The mothers of Russian troops have traditionally played a powerful role in society. In the 1980s, the first real signs of opposition to the Soviet invasion of Afghanistan came from soldiers’ mothers. And during the 1994-96 war in Chechnya, mothers became one of the most powerful symbols of public dissent against the conflict. But protests over the war in Ukraine have been more muted, most likely because of a harsher climate for dissent.
In Ukraine, the first reports of casualties among newly mobilized men came less than three weeks after the draft was announced in September. Mr. Putin nevertheless urged the women attending the meeting on Friday not to trust the news media and the internet, which he said were full of “fakes, deception and lies.”

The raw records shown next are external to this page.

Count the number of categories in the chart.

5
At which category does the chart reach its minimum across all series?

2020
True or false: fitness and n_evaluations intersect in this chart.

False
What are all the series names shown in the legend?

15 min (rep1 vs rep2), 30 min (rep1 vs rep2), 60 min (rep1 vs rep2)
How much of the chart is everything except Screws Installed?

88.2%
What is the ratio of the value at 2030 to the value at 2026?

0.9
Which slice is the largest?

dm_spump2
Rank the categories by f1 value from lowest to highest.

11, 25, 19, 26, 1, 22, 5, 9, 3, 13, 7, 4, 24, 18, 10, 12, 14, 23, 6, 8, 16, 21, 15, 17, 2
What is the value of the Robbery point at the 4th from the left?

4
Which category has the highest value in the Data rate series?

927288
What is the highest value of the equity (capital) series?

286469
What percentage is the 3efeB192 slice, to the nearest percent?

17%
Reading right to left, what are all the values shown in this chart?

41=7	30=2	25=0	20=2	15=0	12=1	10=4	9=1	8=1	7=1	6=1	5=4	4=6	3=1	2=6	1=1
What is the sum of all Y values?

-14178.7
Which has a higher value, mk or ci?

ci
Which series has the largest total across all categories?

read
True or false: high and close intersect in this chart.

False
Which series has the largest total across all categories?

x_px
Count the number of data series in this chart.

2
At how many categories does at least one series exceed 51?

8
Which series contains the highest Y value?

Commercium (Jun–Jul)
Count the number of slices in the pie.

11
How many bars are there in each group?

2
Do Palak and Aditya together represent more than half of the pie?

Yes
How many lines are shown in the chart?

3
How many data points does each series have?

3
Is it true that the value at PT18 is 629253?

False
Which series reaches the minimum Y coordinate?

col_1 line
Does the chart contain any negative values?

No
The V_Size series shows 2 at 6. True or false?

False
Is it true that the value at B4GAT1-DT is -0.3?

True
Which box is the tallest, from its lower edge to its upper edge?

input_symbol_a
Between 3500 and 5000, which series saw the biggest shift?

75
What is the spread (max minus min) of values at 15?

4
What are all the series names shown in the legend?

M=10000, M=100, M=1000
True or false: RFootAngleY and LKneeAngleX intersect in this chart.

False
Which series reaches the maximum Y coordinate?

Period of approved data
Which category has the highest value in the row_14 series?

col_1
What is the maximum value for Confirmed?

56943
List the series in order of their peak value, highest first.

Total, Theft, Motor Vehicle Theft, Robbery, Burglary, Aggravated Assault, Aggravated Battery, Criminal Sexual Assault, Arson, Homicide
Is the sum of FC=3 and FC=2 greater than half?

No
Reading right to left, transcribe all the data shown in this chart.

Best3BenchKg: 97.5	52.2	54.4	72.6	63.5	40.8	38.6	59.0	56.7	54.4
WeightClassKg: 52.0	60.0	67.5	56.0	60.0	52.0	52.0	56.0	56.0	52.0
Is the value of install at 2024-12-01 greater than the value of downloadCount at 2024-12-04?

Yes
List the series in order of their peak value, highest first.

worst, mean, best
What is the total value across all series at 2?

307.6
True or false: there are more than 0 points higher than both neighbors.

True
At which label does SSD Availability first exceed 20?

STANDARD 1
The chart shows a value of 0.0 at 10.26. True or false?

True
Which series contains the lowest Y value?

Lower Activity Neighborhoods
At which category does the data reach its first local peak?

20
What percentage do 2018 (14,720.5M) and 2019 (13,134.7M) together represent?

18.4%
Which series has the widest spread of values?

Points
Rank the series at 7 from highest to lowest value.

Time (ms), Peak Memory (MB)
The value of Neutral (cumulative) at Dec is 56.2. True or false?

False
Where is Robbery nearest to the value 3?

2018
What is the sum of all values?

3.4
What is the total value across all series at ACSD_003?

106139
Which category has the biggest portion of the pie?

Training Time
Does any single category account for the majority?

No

For many apolitical Russians, however, the loss of husbands and sons amid reports from loved ones of low morale and poor training and equipment has brought the reality of the war into their homes after months of denial. In some cases, relatives have had to supply the ill-equipped conscripts with everything from socks to drones. Many have been unable to reach relatives for weeks, anxiously waiting for news.
On Sunday, Ms. Tsukanova’s organization held a news conference in Moscow where many soldiers’ relatives had a chance to tell their stories.
“They have humiliated, deceived and bullied us, so women, we have nothing to be afraid of,” said Ms. Tsukanova, whose son was drafted into the army before the September mobilization and forced to serve at the border with Ukraine with little prior training.
Yelena Kalimysheva said her brother was thrown into battle without any supplies or means of communication, without commanders in the field.
“They were hit by mortar fire,” and were forced to surrender, Ms. Kalimysheva said. “Why,” she asked, “after one week of training, were they thrown into the woods and left there to die?”
Marc Santora reported from Kyiv, Ukraine, and Ivan Nechepurenko from Tbilis, Georgia. Matina Stevis-Gridneff contributed reporting from Brussels, and Victoria Kim from Seoul.